Para el caso que nos ocupa, os aconsejo que leáis antes en este mismo medio las últimas declaraciones vertidas sobre la Mezquita-Catedral y la celosía. Entre esos textos encontraréis esa concreta expresión, que sorprendió sobremanera a este servidor vuestro. En verdad, con ella en sí es suficiente, pues lo de las puertas, vanos, agujeros, maderas, sentencias y demás elementos de la trama se convierte en mera anécdota.
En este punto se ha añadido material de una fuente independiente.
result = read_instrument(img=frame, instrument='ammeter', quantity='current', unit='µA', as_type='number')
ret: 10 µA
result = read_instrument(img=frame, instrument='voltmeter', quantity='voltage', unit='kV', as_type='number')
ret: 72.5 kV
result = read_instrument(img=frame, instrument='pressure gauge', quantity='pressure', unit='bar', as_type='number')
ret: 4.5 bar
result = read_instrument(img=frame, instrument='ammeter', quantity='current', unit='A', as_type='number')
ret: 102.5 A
Parece —al menos parece— que la frase se refiere al cabildo catedralicio, lo cual no es algo extraño si comprendemos el contexto que la produjo. Sin embargo, su forma llama la atención de cualquiera. Por ejemplo, calificar de «extranjera» a esa «minoría» merece al menos un minuto de reflexión, ya que la mayoría de ellos —no digo todos, porque no dispongo del censo— seguramente pronunciarán mejor el «sais» que vosotros y que yo. Y más cordobés que eso, muy señores míos, poco hay.
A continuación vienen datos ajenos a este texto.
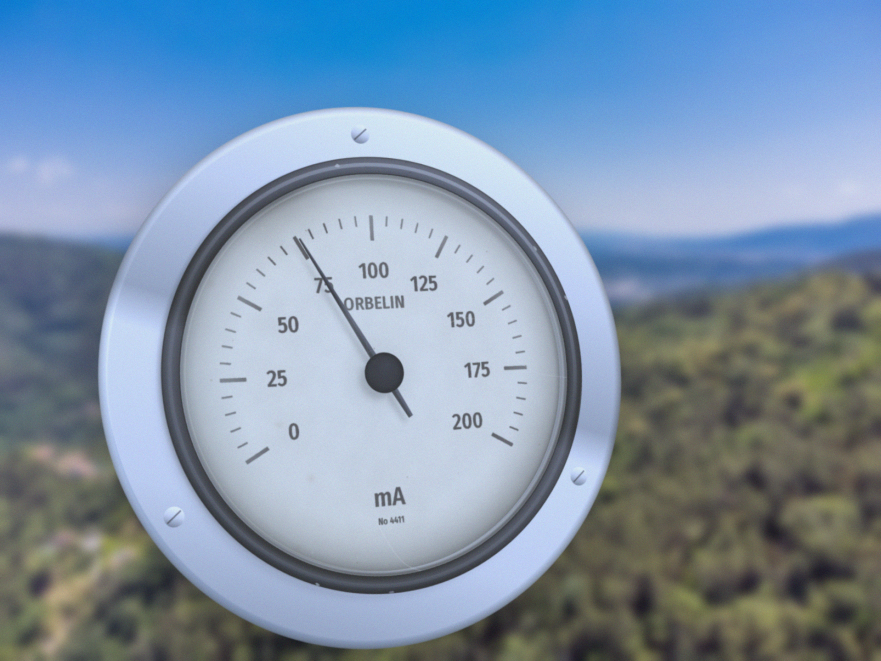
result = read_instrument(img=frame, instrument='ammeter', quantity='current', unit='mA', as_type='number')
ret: 75 mA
¿Qué hay, pues, de razón en esas dos palabras? En verdad, poco o nada, más aún cuando su sentido se circunscribe a una moda de estos últimos años. Si hacemos memoria, se ha venido disputando un pulso entre Iglesia y Estado que es más bien fútil que útil. Las inmatriculaciones, la enseñanza de la religión, la promoción del laicismo, etcétera, se yerguen como caballos de batalla. Y en esa vorágine que de vez en cuando sale a la luz pública, resuenan frases poco acertadas como la de «minoría extranjera».
Su adecuación es aún menor si esas dos palabritas pretenden referirse a la Iglesia católica. Aunque haya quien no quiera comprenderlo, la Iglesia la conforman todos los bautizados, todos los que tienen a Cristo como el Señor y se comprometen a seguir su Evangelio. Dicho en román paladino, la Iglesia no es solo sotanas y alzacuellos, de modo que al hablar de ella, para bien o para mal, hablan de todos nosotros. Por tanto, de «minoría» nada de nada, lo siento.
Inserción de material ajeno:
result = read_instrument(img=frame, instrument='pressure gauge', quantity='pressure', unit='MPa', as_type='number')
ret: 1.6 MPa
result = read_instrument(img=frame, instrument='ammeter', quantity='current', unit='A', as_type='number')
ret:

En resumen, este tópico pequeñito, que ha sido formulado de diversas maneras en otras ocasiones, busca identificar lo que para algunos es un problema que debe ser confrontado. El medio para lograrlo es una nueva Reforma Progresista que de reforma tiene poco y, de progresista, lo que cada uno quiera entender. En cualquier caso, la expresión presenta matices peyorativos y, mal entendida —seamos buenos en nuestro juicio—, lleva a errores desafortunados. Quizás, y solo quizás, habría que reconsiderar el uso de tales expresiones por el bien común y la convivencia social. Ya que tan de moda está el lenguaje inclusivo para no ofender ni estigmatizar a ningún sector de la población, tal vez deberían entrar en ese mismo cajón este tipo de frases que provocan desconcierto y rechazo.
Es innegable que lo de «minoría extranjera» tiene ese tufillo a olla pegada que nos advierte de que la comida nos va a saber amarga. Solo basta echar una mirada a la historia para comprenderlo. Antes eran los famosos contubernios ocultos en las sombras quienes nos amenazaban. Hoy es la Iglesia y sus «minorías extranjeras» las que nos preocupan. Mañana, a saber quién será el afortunado que protagonizará la expresión. Ya nos lo advirtió el Libro del Eclesiastés (1,9): «Lo que pasó volverá a pasar, | lo que ocurrió volverá a ocurrir: | nada hay nuevo bajo el sol». Otro gran tópico.